Pytanie z tytułu jest retoryczne – oczywiście, że warto. Jeśli zawodowo zajmujesz się pisaniem, portfolio to podstawa!
Dzisiaj podczas poszukiwania pracy w zawodzie dziennikarza, redaktora, content writera czy content marketera, nie zawsze najważniejsze jest CV. Ba – często bardziej istotny jest twój profil na LinkedInie (lub w innych mediach społecznościowych), blog, albo portfolio najlepszych treści.
W końcu chodzi o to, by przyszły pracodawca zobaczył, jak piszesz/nagrywasz/montujesz i na tej podstawie ocenił, czy chciałby widzieć cię w procesie rekrutacyjnym.
Ogłoszenie o pracę ze strony linkhouse.co: "Jak pewnie się domyślasz Twoje CV nie jest w tym przypadku najważniejsze".
Takich ogłoszeń pojawia się coraz więcej – dlatego dobrze mieć miejsce, w którym zbierzesz wszystkie istotne linki związane z twoją twórczością. To mogą być zarówno teksty z blogów, artykułów w prasie i portalach internetowych, jak i linki do stron, które prowadzisz, kanału na YouTube, profili w mediach społecznościowych i tak dalej.
Takie portfolio wygląda profesjonalnie i pozwala w łatwy sposób zobaczyć, co piszesz, jak piszesz i gdzie publikujesz. Do tego możesz je zbudować w prosty sposób z pomocą darmowych narzędzi – nie potrzebujesz tworzyć strony internetowej ani się na tym znać. Zrobisz je w jeden wieczór, a efekty odczujesz długofalowo – i to nie tylko przy szukaniu pracy.
Aż żal nie skorzystać, zwłaszcza, gdy tak jak ja, masz sporo różnych tekstów na koncie – zarówno bardziej literackich, jak i stricte użytkowych.
Nie zwlekaj więc ani chwili dłużej!
Oto trzy darmowe narzędzia do zbudowania portfolio:
Serwis znany i lubiany przez dziennikarzy i kontentowców – sama również mam tam swoje konto. Pozwala na "zassanie" linków do twoich prac i utworzenie z nich prostej listy ze zdjęciami i krótkimi opisami. Możesz podzielić linki na kilka sekcji i nadać im tytuły, np. artykuły, wywiady, reportaże itp.
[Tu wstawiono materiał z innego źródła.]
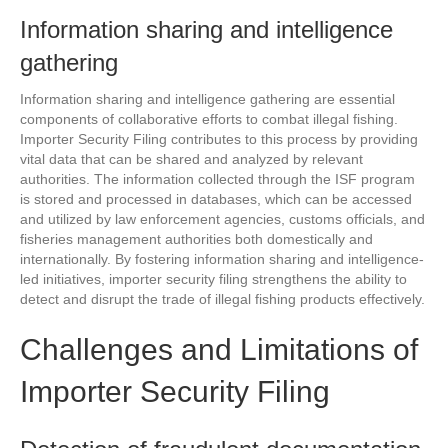
Information sharing and intelligence
gathering
Information sharing and intelligence gathering are essential
components of collaborative efforts to combat illegal fishing.
Importer Security Filing contributes to this process by providing
vital data that can be shared and analyzed by relevant
authorities. The information collected through the ISF program
is stored and processed in databases, which can be accessed
and utilized by law enforcement agencies, customs officials, and
fisheries management authorities both domestically and
internationally. By fostering information sharing and intelligence-
led initiatives, importer security filing strengthens the ability to
detect and disrupt the trade of illegal fishing products effectively.
Challenges and Limitations of
Importer Security Filing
Wersja do 16 wycinków jest darmowa! Jeśli chcesz dodać ich więcej i korzystać z nielimitowanej wersji, a także mieć dostęp do narzędzi analitycznych i innych bajerów, zapłacisz 99 dolarów/rok.
Największa gazeta na świecie, gdzie każdy może opublikować tekst na dowolny temat. To taki Facebook, tylko że z długimi tekstami – niektóre są rzeczywiście bardzo dobre. Jeśli jeszcze nie znasz Medium – czas nadrobić!
Serwis działa na podobnej zasadzie jak Twitter czy LinkedIn – możesz obserwować inne osoby lub marki, komentować ich teksty i śledzić interesujące cię tematy. I oczywiście możesz budować swoją markę i swoje portfolio. W Medium jednak nie zamieszczasz linków, a pełne teksty wraz z grafiką, odnośnikami i formatowaniem.
W wersji podstawowej Medium jest bezpłatne, rozszerzony pakiet pozwalający na nielimitowane czytanie i publikowanie artykułów kosztuje 5 dolarów/miesiąc lub 50$ rocznie.
Portal, który powstał z myślą o dziennikarzach, ale może z niego korzystać każdy, kto w przyjemny dla oka sposób chce zaprezentować swoje treści. Można wybierać z różnych projektów i dopasowywać je pod swoje potrzeby. To taka ministrona internetowa, która może stać się twoją wizytówką.
Dostępne są trzy plany, w darmowym można załadować do 10 linków. Płatne wersje pozwalają na nielimitowane dodawanie artykułów i dodawanie ich we własnej domenie.
To jak, gdzie cię znajdę? Daj koniecznie znać w komentarzu!
Aha – jeszcze dwie kwestie.
Pierwsza jest taka, że portfolio to twoja wizytówka – daj tam teksty, które naprawdę napawają cię dumą. Nie musi być ich od razu 30 czy 40 – lepiej wybrać 10-15 naprawdę najlepszych.
Druga jest taka, że warto pamiętać o aktualizowaniu portfolio od czasu do czasu, żeby potem gorączkowo nie podmieniać artykułów, gdy ktoś nagle poprosi cię o przesłanie linku.